**Written task**
Only the lines from the one containing "and update udev" through the end of the listing are to be transcribed, exactly and with both ends included.

########

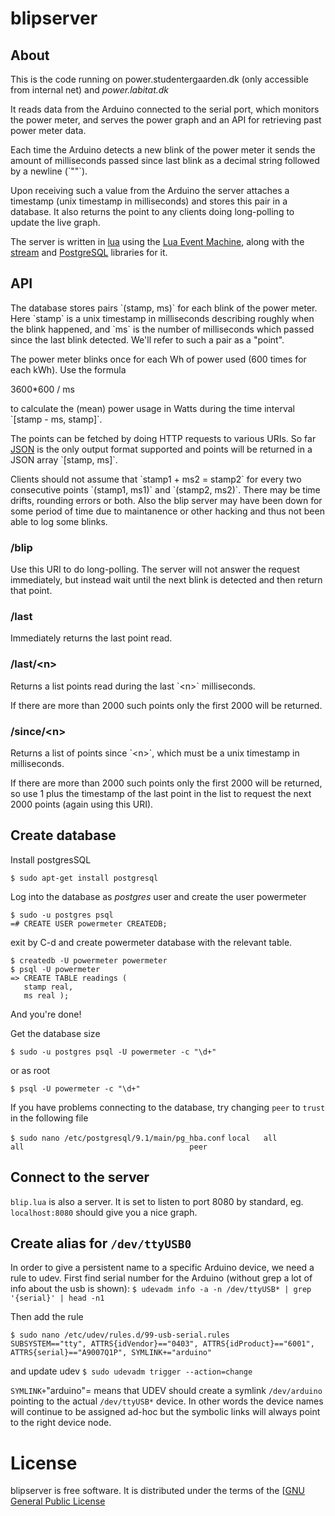 # -*- coding: utf-8 -*-
* blipserver

** About


This is the code running on power.studentergaarden.dk (only accessible from internal net) and [[power.labitat.dk]]

It reads data from the Arduino connected to the serial port,
which monitors the power meter, and serves
the power graph and an API for retrieving past power meter data.

Each time the Arduino detects a new blink of the power meter it sends
the amount of milliseconds passed since last blink as a decimal string followed
by a newline (`"\n"`).

Upon receiving such a value from the Arduino the server attaches a timestamp
(unix timestamp in milliseconds) and stores this pair in a database.
It also returns the point to any clients doing long-polling to update the
live graph.

The server is written in [[http://www.lua.org][lua]] using the [[https://github.com/esmil/lem][Lua Event Machine]],
along with the [[https://github.com/esmil/lem-streams][stream]] and [[https://github.com/esmil/lem-postgres][PostgreSQL]] libraries
for it.


** API


The database stores pairs `(stamp, ms)` for each blink of the power meter.
Here `stamp` is a unix timestamp in milliseconds describing roughly when
the blink happened, and `ms` is the number of milliseconds which passed
since the last blink detected. We'll refer to such a pair as a "point".

The power meter blinks once for each Wh of power used (600 times for each kWh).
Use the formula

    3600*600 / ms

to calculate the (mean) power usage in Watts during the time interval
`[stamp - ms, stamp]`.

The points can be fetched by doing HTTP requests to various URIs.
So far [[http://json.org][JSON]] is the only output format supported and points will be
returned in a JSON array `[stamp, ms]`.

Clients should not assume that `stamp1 + ms2 = stamp2` for every two
consecutive points `(stamp1, ms1)` and `(stamp2, ms2)`. There may be time drifts,
rounding errors or both. Also the blip server may have been down for some
period of time due to maintanence or other hacking and thus not been able
to log some blinks.


*** /blip

  Use this URI to do long-polling. The server will not answer the request
  immediately, but instead wait until the next blink is detected and
  then return that point.
  
*** /last

  Immediately returns the last point read.

*** /last/<n>

  Returns a list points read during the last `<n>` milliseconds.

  If there are more than 2000 such points only the first 2000 will
  be returned.

*** /since/<n>

  Returns a list of points since `<n>`, which must be a unix timestamp in
  milliseconds.

  If there are more than 2000 such points only the first 2000 will be
  returned, so use 1 plus the timestamp of the last point in the list to request
  the next 2000 points (again using this URI).


** Create database

Install postgresSQL

=$ sudo apt-get install postgresql=

Log into the database as /postgres/ user and create the user powermeter

#+BEGIN_SRC
$ sudo -u postgres psql
=# CREATE USER powermeter CREATEDB;
#+END_SRC

exit by C-d and create powermeter database with the relevant table.

#+BEGIN_SRC
$ createdb -U powermeter powermeter 
$ psql -U powermeter
=> CREATE TABLE readings (
   stamp real,
   ms real );
#+END_SRC

And you're done!

Get the database size
#+BEGIN_SRC
$ sudo -u postgres psql -U powermeter -c "\d+"
#+END_SRC

or as root
#+BEGIN_SRC 
$ psql -U powermeter -c "\d+"
#+END_SRC

If you have problems connecting to the database, try changing =peer= to =trust= in the following file

=$ sudo nano /etc/postgresql/9.1/main/pg_hba.conf=
=local   all             all                                     peer=

** Connect to the server

~blip.lua~ is also a server. It is set to listen to port 8080 by standard, eg. ~localhost:8080~ should give you a nice graph.

** Create alias for =/dev/ttyUSB0= 

In order to give a persistent name to a specific Arduino device, we need a rule to udev.
First find serial number for the Arduino (without grep a lot of info about the usb is shown):
=$ udevadm info -a -n /dev/ttyUSB* | grep '{serial}' | head -n1=

Then add the rule

#+BEGIN_SRC
$ sudo nano /etc/udev/rules.d/99-usb-serial.rules
SUBSYSTEM=="tty", ATTRS{idVendor}=="0403", ATTRS{idProduct}=="6001", ATTRS{serial}=="A9007Q1P", SYMLINK+="arduino"
#+END_SRC

and update udev
=$ sudo udevadm trigger --action=change=

=SYMLINK+="arduino"= means that UDEV should create a symlink =/dev/arduino= pointing to the actual =/dev/ttyUSB*= device. In other words the device names will continue to be assigned ad-hoc but the symbolic links will always point to the right device node.

* License

blipserver is free software. It is distributed under the terms of the
[[[http://www.fsf.org/licensing/licenses/gpl.html][GNU General Public License]]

########

**Solution below**
and update udev
=$ sudo udevadm trigger --action=change=

=SYMLINK+="arduino"= means that UDEV should create a symlink =/dev/arduino= pointing to the actual =/dev/ttyUSB*= device. In other words the device names will continue to be assigned ad-hoc but the symbolic links will always point to the right device node.

* License

blipserver is free software. It is distributed under the terms of the
[[[http://www.fsf.org/licensing/licenses/gpl.html][GNU General Public License]]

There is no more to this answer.